Planes, trains or automobiles?
Is shipping goods on boats and trucks more eco-friendly than shopping local?
Faced with a San Diego avocado and one from Chile, which do you buy? And of a wine from Australia and one from Washington state: Which cost the most carbon to deliver? For the shopper keen on being green, it’s a no-brainer: Local foods and wine trump anything from overseas.
Or do they really?
For those willing to apply some brainpower to daily shopping excursions, the answer is interesting, if not simple. Because how foods move from farm to finish is as important, if not more so, than the distance they travel. If you sign up for personal doorstep deliveries via 3-ton truck from “local” community supported agriculture maybe 150 miles distant, is that “greener” than buying bananas, pineapples and coffee delivered by cargo ship from Central America? Answers will vary case by case, but experts agree that loaded cargo ships are about 10 times as fuel efficient as trucks and twice as efficient as trains in moving freight.
To put this into practical terms, a banana shipped 3,000 miles from Costa Rica to San Francisco and driven by truck 100 miles to Sacramento may be equally carbon costly as a California avocado that travels 400 miles to your favorite produce stall in a truck.
We can also calculate that a Chilean wine that goes by ship 6,000 miles from Santiago to San Francisco and goes the short haul over the highway leaves a carbon footprint roughly equal to a bottle of wine transported 700 miles by truck only from Washington (Napa would be a better choice).
This isn’t to say that a ship burns less fuel than a truck. In fact, ships incinerate so much tarlike bunker fuel that they measure it in tons—often hundreds or thousands. But those tons of fuel move such huge quantities of cargo that the efficiency rate of a ship far exceeds that of a loaded vehicle. It might be “greener” not to have ships at all, but ships are here, and they’re not going anywhere. Actually, they’re going everywhere, and if a few pallets of wine hitchhike on a loaded freighter, that boat won’t know the difference.

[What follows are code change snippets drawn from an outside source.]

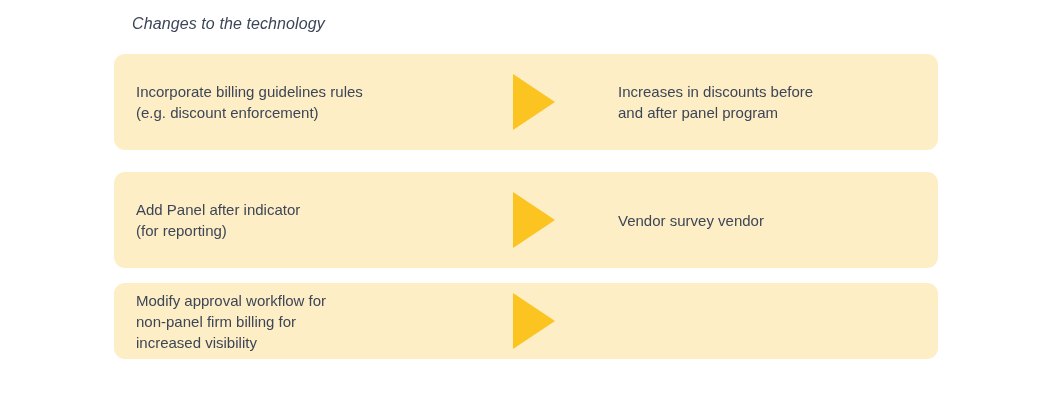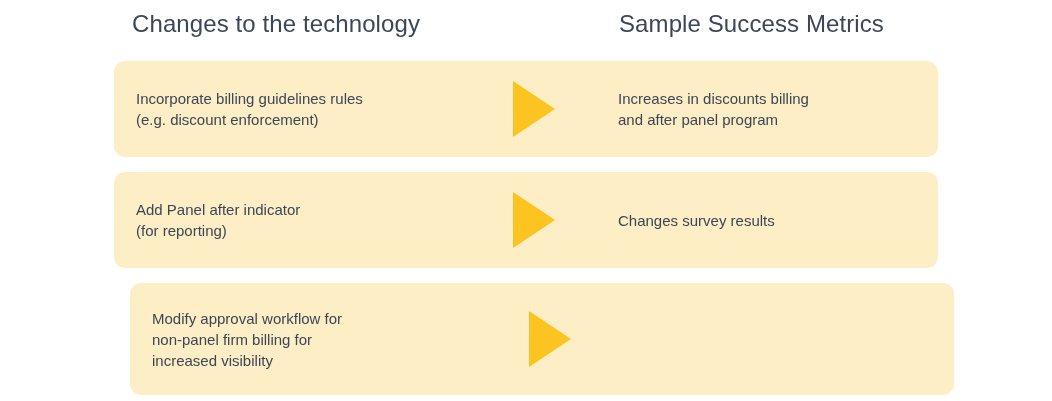--- a/index.html
+++ b/index.html
@@ -32,12 +32,13 @@
   .col-header {
     position: absolute;
     top: 8px;
-    font-size: 24px;
+    font-size: 16px;
     line-height: 32px;
     font-weight: 400;
     color: #3d4657;
     white-space: nowrap;
     letter-spacing: 0.1px;
+    font-style: italic;
   }
   .col-header.left  { left: 132px; }
   .col-header.right { left: 619px; }

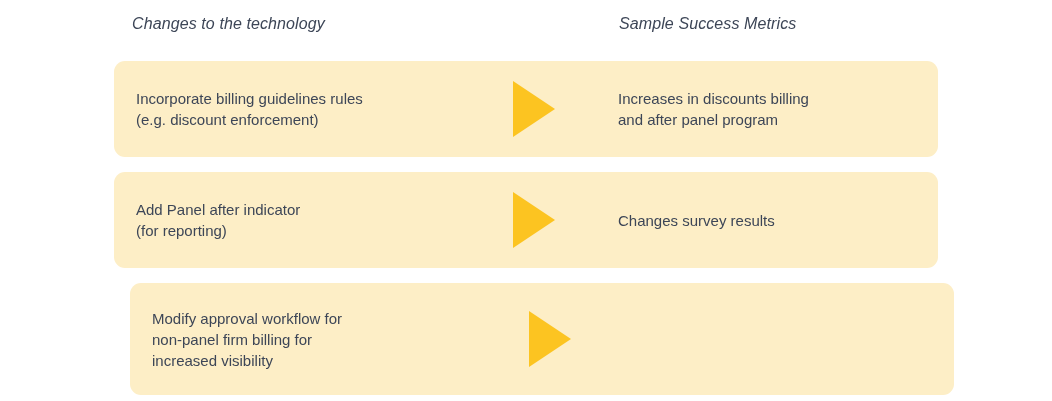--- a/index.html
+++ b/index.html
@@ -98,7 +98,6 @@
 
   <div class="header-row">
     <div class="col-header left">Changes to the technology</div>
-    <div class="col-header right">Sample Success Metrics</div>
   </div>
 
   <div class="band r1">

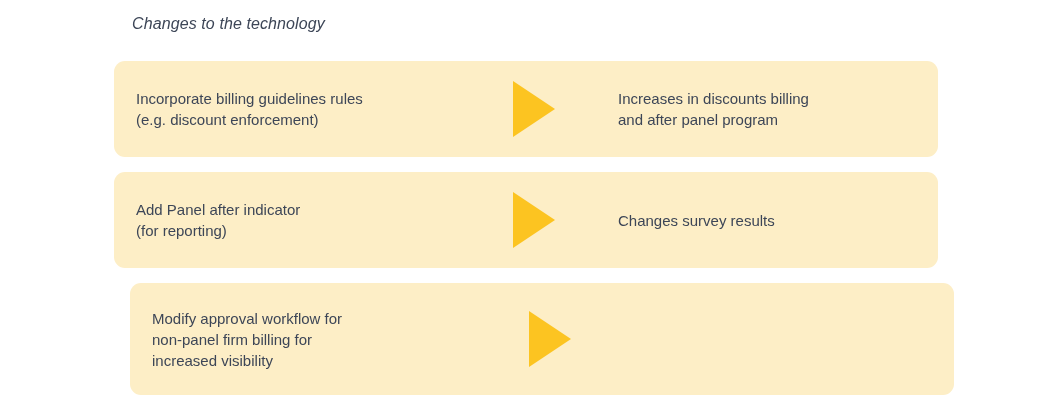--- a/index.html
+++ b/index.html
@@ -51,7 +51,7 @@
     background: #fdeec6;
     border-radius: 11px;
   }
-  .band.r1 { top: 61px;  height: 96px; }
+  .band.r1 { top: 54px;  height: 96px; }
   .band.r2 { top: 172px; height: 96px; }
   .band.r3 { top: 283px; height: 112px; margin-left: 16px; }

Dale Bergeron, a maritime transport expert with the University of Minnesota’s Sea Grant program, said that a cargo ship can carry the cargo equivalent of 15,000 semi trucks.
“So once you’re rolling, the cost efficiency per mile on a ship is staggeringly efficient,” Bergeron said.
Overland, the most efficient system for moving freight is the railroad. According to Jacob Park, vice president of the San Francisco Bay Railroad, the average train carries the cargo equivalent of 400 semi trucks. And while a truck can move a ton of cargo on a gallon of fuel 155 miles, a train can go almost four times the distance.
But America depends on its trucks and freeways (which cost taxpayers $20 million per mile to build, according to Bergeron). In 2006, according to industry numbers, trains moved 2 billion tons of freight across the United States, while trucks moved more than 10 billion tons.
Most California-grown produce sold locally never touched a train, and, yes, CSA home deliveries are about the poorest example of fuel efficiency in moving goods. Yet, buying locally grown foods remains a wise option on principle. Sure, they were delivered by truck and truck alone—but the imported tropical fruits we all love come by boat and by truck.
So what’s the final answer? Best, probably, to buy San Diego avocados and West Coast wine. But if you opt for Chilean, it may not be local, but it’ll hardly make a difference.